Additionally, the system may include preprocessing equipment such as slicers and polishers #174. Additionally, an annealing furnace may be provided to help cure any defects in the sapphire crystal from the growth phase.
The system includes a cutting system #176 that includes a roughener #178 and a laser cutter #180. As discussed above, the laser cutter may be configurable such that its power level and/or focal point may be adjusted so that it may serve dual purposes as a roughener and cutter.
The system further may include equipment for one or more post-processing steps such as grinding and polishing. An annealing furnace may also be provided after cutting the sapphire members to cure any defects that resulted from the cutting and/or other processing steps.

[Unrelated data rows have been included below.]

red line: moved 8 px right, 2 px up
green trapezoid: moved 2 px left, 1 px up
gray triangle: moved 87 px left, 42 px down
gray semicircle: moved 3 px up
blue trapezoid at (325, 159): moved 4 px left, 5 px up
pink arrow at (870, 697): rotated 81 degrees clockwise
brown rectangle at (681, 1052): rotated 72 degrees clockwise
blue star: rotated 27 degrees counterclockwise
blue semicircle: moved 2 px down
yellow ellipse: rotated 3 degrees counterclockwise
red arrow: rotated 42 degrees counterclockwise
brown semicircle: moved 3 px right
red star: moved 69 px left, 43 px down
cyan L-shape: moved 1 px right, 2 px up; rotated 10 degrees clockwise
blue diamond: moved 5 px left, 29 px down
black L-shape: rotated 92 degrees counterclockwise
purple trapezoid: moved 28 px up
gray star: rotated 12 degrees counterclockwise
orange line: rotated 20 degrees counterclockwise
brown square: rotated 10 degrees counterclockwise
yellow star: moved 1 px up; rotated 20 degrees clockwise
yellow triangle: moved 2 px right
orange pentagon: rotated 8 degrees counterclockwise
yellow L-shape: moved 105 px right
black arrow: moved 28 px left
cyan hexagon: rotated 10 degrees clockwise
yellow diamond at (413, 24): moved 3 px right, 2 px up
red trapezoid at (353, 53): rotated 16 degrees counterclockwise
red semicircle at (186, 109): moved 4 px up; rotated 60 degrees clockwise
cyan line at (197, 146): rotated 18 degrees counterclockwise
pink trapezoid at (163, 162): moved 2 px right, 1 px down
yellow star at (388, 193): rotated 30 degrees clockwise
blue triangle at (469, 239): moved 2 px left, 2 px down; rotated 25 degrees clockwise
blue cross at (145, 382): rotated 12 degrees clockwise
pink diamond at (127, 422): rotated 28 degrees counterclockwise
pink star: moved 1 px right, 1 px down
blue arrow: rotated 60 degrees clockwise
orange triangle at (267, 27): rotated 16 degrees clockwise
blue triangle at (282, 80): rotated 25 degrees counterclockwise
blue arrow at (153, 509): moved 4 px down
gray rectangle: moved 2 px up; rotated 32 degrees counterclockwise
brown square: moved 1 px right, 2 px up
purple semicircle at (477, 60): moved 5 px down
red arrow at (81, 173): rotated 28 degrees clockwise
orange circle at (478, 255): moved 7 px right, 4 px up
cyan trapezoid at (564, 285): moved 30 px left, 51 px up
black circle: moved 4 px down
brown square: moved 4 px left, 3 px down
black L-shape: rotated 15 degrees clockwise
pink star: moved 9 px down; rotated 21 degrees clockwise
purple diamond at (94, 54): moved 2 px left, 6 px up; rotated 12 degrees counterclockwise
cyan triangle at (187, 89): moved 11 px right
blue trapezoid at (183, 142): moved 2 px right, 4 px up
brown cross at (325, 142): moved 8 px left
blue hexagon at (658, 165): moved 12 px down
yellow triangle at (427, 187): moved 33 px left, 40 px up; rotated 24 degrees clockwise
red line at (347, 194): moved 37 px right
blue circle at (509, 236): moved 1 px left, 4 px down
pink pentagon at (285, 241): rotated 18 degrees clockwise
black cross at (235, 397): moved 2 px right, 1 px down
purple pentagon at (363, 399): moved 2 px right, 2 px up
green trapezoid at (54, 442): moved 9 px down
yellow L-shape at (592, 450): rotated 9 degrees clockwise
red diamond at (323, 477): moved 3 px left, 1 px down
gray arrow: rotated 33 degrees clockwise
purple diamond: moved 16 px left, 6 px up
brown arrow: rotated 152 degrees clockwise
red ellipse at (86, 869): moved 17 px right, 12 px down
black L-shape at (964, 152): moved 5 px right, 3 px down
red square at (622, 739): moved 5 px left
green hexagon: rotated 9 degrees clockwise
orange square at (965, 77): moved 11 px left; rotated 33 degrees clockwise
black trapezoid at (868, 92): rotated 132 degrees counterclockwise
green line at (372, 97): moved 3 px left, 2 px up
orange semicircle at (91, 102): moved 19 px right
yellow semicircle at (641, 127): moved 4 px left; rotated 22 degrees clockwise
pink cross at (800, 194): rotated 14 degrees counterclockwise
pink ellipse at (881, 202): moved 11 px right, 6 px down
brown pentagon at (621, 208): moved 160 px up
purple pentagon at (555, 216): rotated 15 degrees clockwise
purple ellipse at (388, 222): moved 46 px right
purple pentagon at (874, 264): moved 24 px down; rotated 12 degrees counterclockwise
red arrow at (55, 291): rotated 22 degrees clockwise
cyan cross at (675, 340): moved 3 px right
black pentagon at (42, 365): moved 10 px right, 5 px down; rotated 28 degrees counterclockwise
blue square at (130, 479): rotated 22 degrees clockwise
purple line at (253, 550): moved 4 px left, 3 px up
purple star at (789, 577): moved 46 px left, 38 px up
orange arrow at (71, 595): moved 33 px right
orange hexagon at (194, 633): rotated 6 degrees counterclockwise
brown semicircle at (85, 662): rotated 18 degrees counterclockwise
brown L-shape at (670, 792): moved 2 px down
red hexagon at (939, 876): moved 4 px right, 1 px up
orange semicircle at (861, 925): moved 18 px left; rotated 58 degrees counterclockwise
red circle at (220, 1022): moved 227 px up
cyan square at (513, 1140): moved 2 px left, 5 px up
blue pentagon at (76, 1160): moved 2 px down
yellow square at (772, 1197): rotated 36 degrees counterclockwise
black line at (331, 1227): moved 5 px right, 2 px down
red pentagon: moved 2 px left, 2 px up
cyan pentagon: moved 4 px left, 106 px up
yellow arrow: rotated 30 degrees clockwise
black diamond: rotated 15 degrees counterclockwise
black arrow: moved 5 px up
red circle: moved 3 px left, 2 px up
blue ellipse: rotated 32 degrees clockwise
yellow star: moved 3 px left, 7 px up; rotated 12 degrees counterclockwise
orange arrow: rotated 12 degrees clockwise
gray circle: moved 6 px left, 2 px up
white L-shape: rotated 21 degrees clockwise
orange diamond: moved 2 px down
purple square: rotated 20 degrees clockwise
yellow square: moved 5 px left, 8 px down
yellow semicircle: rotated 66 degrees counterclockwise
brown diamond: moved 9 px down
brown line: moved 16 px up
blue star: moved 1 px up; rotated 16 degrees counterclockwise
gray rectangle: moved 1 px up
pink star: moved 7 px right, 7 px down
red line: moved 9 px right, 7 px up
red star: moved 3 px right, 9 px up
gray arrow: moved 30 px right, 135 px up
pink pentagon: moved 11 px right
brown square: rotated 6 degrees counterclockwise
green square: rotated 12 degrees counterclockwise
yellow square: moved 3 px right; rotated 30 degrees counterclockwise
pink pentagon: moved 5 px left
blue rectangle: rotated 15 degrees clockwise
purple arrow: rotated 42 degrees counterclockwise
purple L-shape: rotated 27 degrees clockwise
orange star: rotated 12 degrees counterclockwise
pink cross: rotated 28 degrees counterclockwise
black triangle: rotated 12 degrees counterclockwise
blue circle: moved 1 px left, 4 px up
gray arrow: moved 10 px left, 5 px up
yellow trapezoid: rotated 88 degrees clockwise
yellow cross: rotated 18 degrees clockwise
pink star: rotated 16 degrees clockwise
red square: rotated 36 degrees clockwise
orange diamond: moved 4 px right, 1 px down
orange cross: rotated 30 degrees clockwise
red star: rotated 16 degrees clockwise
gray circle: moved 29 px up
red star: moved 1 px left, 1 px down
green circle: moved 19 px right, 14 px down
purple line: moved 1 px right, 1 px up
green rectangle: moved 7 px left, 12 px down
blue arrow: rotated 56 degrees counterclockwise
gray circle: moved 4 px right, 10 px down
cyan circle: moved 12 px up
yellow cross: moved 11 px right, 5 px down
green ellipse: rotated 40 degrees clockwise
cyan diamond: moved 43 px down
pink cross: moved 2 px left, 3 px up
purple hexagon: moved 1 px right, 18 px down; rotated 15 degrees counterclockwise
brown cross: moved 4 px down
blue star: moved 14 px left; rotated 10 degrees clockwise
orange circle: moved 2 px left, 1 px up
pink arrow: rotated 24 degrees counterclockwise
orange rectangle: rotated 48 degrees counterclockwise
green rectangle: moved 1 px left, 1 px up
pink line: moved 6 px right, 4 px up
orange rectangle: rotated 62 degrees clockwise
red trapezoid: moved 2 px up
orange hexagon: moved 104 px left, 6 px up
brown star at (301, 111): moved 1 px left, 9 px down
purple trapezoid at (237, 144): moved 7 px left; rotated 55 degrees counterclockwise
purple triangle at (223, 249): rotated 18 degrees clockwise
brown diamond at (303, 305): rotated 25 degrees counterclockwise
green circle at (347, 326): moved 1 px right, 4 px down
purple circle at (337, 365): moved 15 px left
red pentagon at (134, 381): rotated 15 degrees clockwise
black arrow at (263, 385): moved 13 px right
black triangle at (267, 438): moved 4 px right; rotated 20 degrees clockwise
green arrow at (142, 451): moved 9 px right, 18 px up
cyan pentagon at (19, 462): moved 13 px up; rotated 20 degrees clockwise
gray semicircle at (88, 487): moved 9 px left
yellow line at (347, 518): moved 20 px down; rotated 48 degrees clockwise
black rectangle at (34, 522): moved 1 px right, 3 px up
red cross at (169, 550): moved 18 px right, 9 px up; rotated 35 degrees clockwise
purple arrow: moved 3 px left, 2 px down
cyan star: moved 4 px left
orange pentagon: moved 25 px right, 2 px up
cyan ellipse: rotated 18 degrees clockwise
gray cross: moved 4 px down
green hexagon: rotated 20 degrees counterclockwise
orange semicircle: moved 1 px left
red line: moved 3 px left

Apple notes that the system is believed to achieve efficiencies based on the equipment and processes performed in creating a sapphire member for use in electronic devices. In particular, the laser cutting of the sapphire is anticipated to save costs in the long run as it will not experience wear in the same way a mechanical cutter would. Additionally, the speed at which the laser cutter may operate may provide for increased production. Moreover, the processes and systems described herein may scale well and may be configurable to achieve further efficiencies. In particular, for example, one or more rougheners may feed a single laser cutter or a single roughener may feed multiple laser cutters.
Apple credits Anthony Richter, Dale Memering and Vincent Yan as the inventors of patent application 20140076299 which was originally filed in Q3 2012.
Second Invention: Heat Exchangers in Sapphire Processing
A second sapphire processing related patent surfaced today under patent application number 20140080081 noting inventors Christopher Prest and Dale Memering.
Apple's patent abstract states that their invention is about "Systems and methods for efficient heating during production of corundum. One embodiment takes the form of a system for processing corundum including a first furnace and a second furnace. The first and second furnaces are sequentially arranged and heat from the first furnace is subsequently used to heat the second furnace."
Apple's patent FIG. 1 noted below illustrates a Kyropoulos process for sapphire growth; FIG. 3 illustrates a VHGF process for sapphire growth; and patent FIG. 4B illustrates an alternative system for recycling heat in sapphire processing by passing heat directly between two furnaces after heating phases for the furnaces wherein a single growth furnace supplies heat to two annealing furnaces.